Under plans lodged last December, the existing structures at 98-110 Princes Highway, except for the heritage-listed Dapto Hotel, would be razed to make way for two nine-storey apartment towers.
Shops, restaurants and cafes along the highway would be demolished, and the proposed buildings would rise just under 30 metres high.
They would contain 52 apartments and three commercial premises, with parking over three levels for 120 cars.
The hotel itself would be mostly left alone, apart from minor alterations to remove intrusive elements and enhance its heritage features.
The council received four submissions on the project, which raised a range of concerns that Dapto did not have the road and school infrastructure to support the extra homes and that the homes wouldn't be suitable for families as they are close to large licensed premises.
In a report to the panel, the council has acknowledged that the scale and character of Dapto's town centre is likely to have more high-rise buildings in the future, but says the development "is not considered to be in harmony with the surrounding buildings and character of the street".
In consultation with the council, the developers have made a number of adjustments to their plans since they were lodged, including a wider pedestrian area and increased separation between the apartments and hotel.
They have also provided more details about the history of the hotel, and redesigned aspects of the building and car park.

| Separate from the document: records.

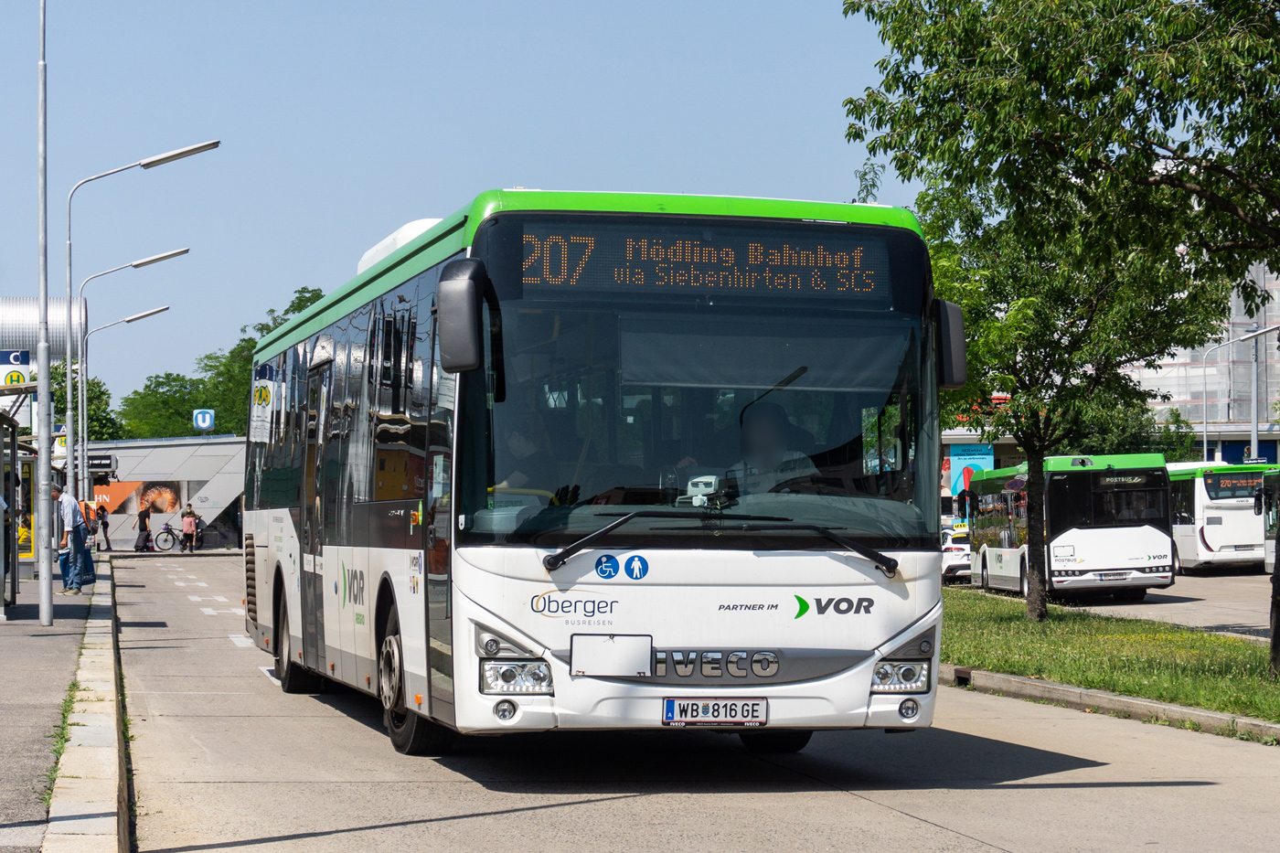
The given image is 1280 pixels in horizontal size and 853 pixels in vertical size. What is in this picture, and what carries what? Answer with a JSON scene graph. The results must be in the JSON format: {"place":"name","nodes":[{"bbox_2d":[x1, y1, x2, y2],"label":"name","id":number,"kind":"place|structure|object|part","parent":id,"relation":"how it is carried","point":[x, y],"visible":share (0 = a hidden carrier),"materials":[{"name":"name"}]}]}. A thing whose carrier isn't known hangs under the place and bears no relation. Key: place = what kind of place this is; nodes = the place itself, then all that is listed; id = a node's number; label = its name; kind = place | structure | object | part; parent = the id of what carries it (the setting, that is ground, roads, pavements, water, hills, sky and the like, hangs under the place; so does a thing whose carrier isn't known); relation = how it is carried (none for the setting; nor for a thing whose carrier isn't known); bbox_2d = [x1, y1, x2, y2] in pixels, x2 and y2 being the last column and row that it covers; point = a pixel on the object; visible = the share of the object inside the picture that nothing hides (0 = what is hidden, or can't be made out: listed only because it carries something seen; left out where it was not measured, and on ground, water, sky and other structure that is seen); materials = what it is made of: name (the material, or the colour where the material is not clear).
{"place":"outdoors","nodes":[
{"label":"outdoors","id":0,"kind":"place"},
{"bbox_2d":[0,349,31,387],"label":"bus stop sign","id":1,"kind":"object","parent":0,"point":[18,368],"visible":0.82,"materials":[{"name":"white metal"}]},
{"bbox_2d":[0,296,89,362],"label":"building","id":2,"kind":"structure","parent":0,"point":[24,302],"materials":[{"name":"metal"}]},
{"bbox_2d":[0,555,115,852],"label":"pavement","id":3,"kind":"structure","parent":0,"point":[16,645],"materials":[{"name":"grey"}]},
{"bbox_2d":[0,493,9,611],"label":"person","id":4,"kind":"object","parent":3,"relation":"on","point":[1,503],"visible":0.92},
{"bbox_2d":[0,408,38,612],"label":"bus shelter","id":5,"kind":"object","parent":3,"relation":"on","point":[1,458],"visible":0.97,"materials":[{"name":"glass"}]},
{"bbox_2d":[35,0,53,628],"label":"pole","id":6,"kind":"object","parent":3,"relation":"on","point":[41,436],"visible":1,"materials":[{"name":"grey metal"}]},
{"bbox_2d":[53,486,90,594],"label":"man","id":7,"kind":"object","parent":3,"relation":"on","point":[73,575],"visible":0.93},
{"bbox_2d":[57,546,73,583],"label":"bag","id":8,"kind":"object","parent":7,"relation":"in","point":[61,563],"visible":0.53,"materials":[{"name":"blue plastic"}]},
{"bbox_2d":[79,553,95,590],"label":"bag","id":9,"kind":"object","parent":7,"relation":"in","point":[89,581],"visible":0.53,"materials":[{"name":"blue"}]},
{"bbox_2d":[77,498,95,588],"label":"person","id":10,"kind":"object","parent":3,"relation":"on","point":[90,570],"visible":0.4},
{"bbox_2d":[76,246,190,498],"label":"street lamp","id":11,"kind":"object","parent":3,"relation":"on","point":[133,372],"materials":[{"name":"grey metal"}]},
{"bbox_2d":[83,434,244,551],"label":"building","id":12,"kind":"structure","parent":0,"point":[231,441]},
{"bbox_2d":[86,453,116,471],"label":"sign","id":13,"kind":"object","parent":12,"relation":"attached to","point":[101,464],"visible":0.8,"materials":[{"name":"black"}]},
{"bbox_2d":[95,480,182,518],"label":"billboard","id":14,"kind":"object","parent":12,"relation":"attached to","point":[126,508],"visible":0.77},
{"bbox_2d":[192,408,214,431],"label":"subway sign","id":15,"kind":"object","parent":12,"relation":"on","point":[198,419],"visible":0.98,"materials":[{"name":"blue"}]},
{"bbox_2d":[0,0,931,414],"label":"sky","id":16,"kind":"structure","parent":0,"point":[517,160],"materials":[{"name":"blue"}]},
{"bbox_2d":[100,549,1279,852],"label":"road","id":17,"kind":"structure","parent":0,"point":[862,806],"materials":[{"name":"grey concrete"}]},
{"bbox_2d":[134,501,152,552],"label":"person","id":18,"kind":"object","parent":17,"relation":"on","point":[144,520],"visible":0.99},
{"bbox_2d":[180,503,197,551],"label":"woman","id":19,"kind":"object","parent":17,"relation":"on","point":[188,528],"visible":0.99},
{"bbox_2d":[240,185,959,761],"label":"bus","id":20,"kind":"object","parent":17,"relation":"on","point":[381,553],"visible":0.94,"materials":[{"name":"white metal"}]},
{"bbox_2d":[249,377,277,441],"label":"sign","id":21,"kind":"object","parent":20,"relation":"attached to","point":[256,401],"visible":0.91,"materials":[{"name":"white"}]},
{"label":"wheel","id":22,"kind":"part","parent":20,"relation":"part of","materials":[{"name":"black rubber"}]},
{"bbox_2d":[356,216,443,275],"label":"air conditioner","id":23,"kind":"object","parent":20,"relation":"on","point":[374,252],"visible":0.1,"materials":[{"name":"white plastic"}]},
{"label":"wheel","id":24,"kind":"part","parent":20,"relation":"part of","materials":[{"name":"black rubber"}]},
{"bbox_2d":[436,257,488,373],"label":"side mirror","id":25,"kind":"object","parent":20,"relation":"attached to","point":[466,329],"visible":0.99,"materials":[{"name":"black mirror"}]},
{"label":"headlight","id":26,"kind":"part","parent":20,"relation":"part of","materials":[{"name":"clear plastic"}]},
{"bbox_2d":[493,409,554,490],"label":"person","id":27,"kind":"object","parent":20,"relation":"in","point":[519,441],"visible":0.23},
{"bbox_2d":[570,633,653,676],"label":"blank panel","id":28,"kind":"object","parent":20,"relation":"attached to","point":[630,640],"visible":0.98,"materials":[{"name":"white"}]},
{"bbox_2d":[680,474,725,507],"label":"ticket machine","id":29,"kind":"object","parent":20,"relation":"in","point":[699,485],"visible":0.69,"materials":[{"name":"white"}]},
{"bbox_2d":[515,220,893,302],"label":"destination display","id":30,"kind":"object","parent":20,"relation":"in","point":[870,284],"visible":0.86,"materials":[{"name":"black"}]},
{"label":"windshield","id":31,"kind":"part","parent":20,"relation":"part of","materials":[{"name":"glass"}]},
{"bbox_2d":[661,696,767,725],"label":"license plate","id":32,"kind":"object","parent":20,"relation":"attached to","point":[732,717],"visible":0.97,"materials":[{"name":"white metal"}]},
{"label":"wiper","id":33,"kind":"part","parent":20,"relation":"part of","materials":[{"name":"black metal"}]},
{"bbox_2d":[724,398,816,495],"label":"man","id":34,"kind":"object","parent":20,"relation":"in","point":[773,423],"visible":0.42},
{"label":"headlight","id":35,"kind":"part","parent":20,"relation":"part of","materials":[{"name":"clear plastic"}]},
{"bbox_2d":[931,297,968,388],"label":"side mirror","id":36,"kind":"object","parent":20,"relation":"attached to","point":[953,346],"visible":0.64,"materials":[{"name":"black mirror"}]},
{"bbox_2d":[938,662,1279,745],"label":"curb","id":37,"kind":"structure","parent":17,"relation":"on","point":[1040,688],"materials":[{"name":"grey concrete"}]},
{"bbox_2d":[946,444,994,504],"label":"blue banner","id":38,"kind":"object","parent":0,"point":[983,456],"visible":0.51,"materials":[{"name":"blue"}]},
{"bbox_2d":[941,590,1279,728],"label":"lawn","id":39,"kind":"structure","parent":0,"point":[1213,640],"materials":[{"name":"green plant"}]},
{"bbox_2d":[840,0,1279,674],"label":"tree","id":40,"kind":"object","parent":39,"relation":"on","point":[1103,11],"visible":0.99,"materials":[{"name":"green plant"}]},
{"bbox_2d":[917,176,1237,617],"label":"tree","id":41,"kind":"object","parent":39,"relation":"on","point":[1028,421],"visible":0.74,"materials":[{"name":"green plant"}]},
{"bbox_2d":[943,568,1279,642],"label":"parking lot","id":42,"kind":"structure","parent":0,"point":[1231,613],"materials":[{"name":"grey concrete"}]},
{"bbox_2d":[939,521,971,581],"label":"car","id":43,"kind":"object","parent":42,"relation":"on","point":[953,560],"visible":0.32,"materials":[{"name":"white metal"}]},
{"bbox_2d":[962,452,1174,608],"label":"bus","id":44,"kind":"object","parent":42,"relation":"on","point":[1130,565],"visible":0.87,"materials":[{"name":"white metal"}]},
{"bbox_2d":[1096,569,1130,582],"label":"license plate","id":45,"kind":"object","parent":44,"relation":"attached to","point":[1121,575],"visible":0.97,"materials":[{"name":"white metal"}]},
{"bbox_2d":[1167,459,1273,574],"label":"bus","id":46,"kind":"object","parent":42,"relation":"on","point":[1188,530],"visible":0.57,"materials":[{"name":"white metal"}]},
{"bbox_2d":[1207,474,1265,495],"label":"destination display","id":47,"kind":"object","parent":46,"relation":"attached to","point":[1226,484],"visible":0.95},
{"bbox_2d":[1260,465,1279,575],"label":"bus","id":48,"kind":"object","parent":42,"relation":"on","point":[1268,560],"visible":0.44,"materials":[{"name":"white metal"}]},
{"bbox_2d":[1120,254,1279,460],"label":"building","id":49,"kind":"structure","parent":0,"point":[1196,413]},
{"label":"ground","id":50,"kind":"structure","parent":0},
{"bbox_2d":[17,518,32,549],"label":"person","id":51,"kind":"object","parent":50,"relation":"on","point":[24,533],"visible":0.39},
{"bbox_2d":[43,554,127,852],"label":"curb","id":52,"kind":"structure","parent":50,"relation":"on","point":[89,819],"materials":[{"name":"grey concrete"}]},
{"bbox_2d":[47,359,124,441],"label":"tree","id":53,"kind":"object","parent":50,"relation":"on","point":[93,433],"visible":0.3,"materials":[{"name":"green plant"}]},
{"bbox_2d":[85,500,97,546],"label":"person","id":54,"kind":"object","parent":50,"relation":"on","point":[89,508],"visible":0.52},
{"bbox_2d":[96,502,111,551],"label":"person","id":55,"kind":"object","parent":50,"relation":"on","point":[106,526],"visible":0.97},
{"bbox_2d":[79,306,173,502],"label":"street lamp","id":56,"kind":"object","parent":50,"relation":"on","point":[86,446],"visible":0.96,"materials":[{"name":"metal"}]},
{"bbox_2d":[58,138,216,519],"label":"street lamp","id":57,"kind":"object","parent":50,"relation":"on","point":[69,378],"visible":0.9,"materials":[{"name":"metal"}]},
{"bbox_2d":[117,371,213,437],"label":"tree","id":58,"kind":"object","parent":50,"relation":"on","point":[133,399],"visible":0.53,"materials":[{"name":"green plant"}]},
{"bbox_2d":[152,521,185,552],"label":"bicycle","id":59,"kind":"object","parent":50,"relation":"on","point":[168,528],"visible":0.91,"materials":[{"name":"metal"}]},
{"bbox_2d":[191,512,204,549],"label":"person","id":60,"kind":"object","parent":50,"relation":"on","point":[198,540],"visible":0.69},
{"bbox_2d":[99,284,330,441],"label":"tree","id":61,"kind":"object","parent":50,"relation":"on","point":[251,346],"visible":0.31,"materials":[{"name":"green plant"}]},
{"bbox_2d":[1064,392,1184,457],"label":"tree","id":62,"kind":"object","parent":50,"relation":"on","point":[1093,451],"visible":0.36,"materials":[{"name":"green plant"}]},
{"bbox_2d":[1198,323,1279,462],"label":"street lamp","id":63,"kind":"object","parent":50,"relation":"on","point":[1206,448],"visible":0.66,"materials":[{"name":"metal"}]},
{"bbox_2d":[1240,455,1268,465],"label":"sign","id":64,"kind":"object","parent":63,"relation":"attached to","point":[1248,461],"visible":0.66,"materials":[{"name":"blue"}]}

However, the council says there are still a number of outstanding issues, including that the apartment blocks will still result in "adverse overshadowing" to the back of the heritage hotel which would be "to the detriment of the amenity of the hotel and hotel patrons".
They were also concerned that the upstairs accommodation rooms in the hotel would remain unused, and said the effects of the development were "considered on balance to be too significant to be approved without greater certainty regarding the future conservation and use of the hotel".
The WLPP will consider the council's report, as well as presentations from any objectors and the applicant before making a determination on the proposal.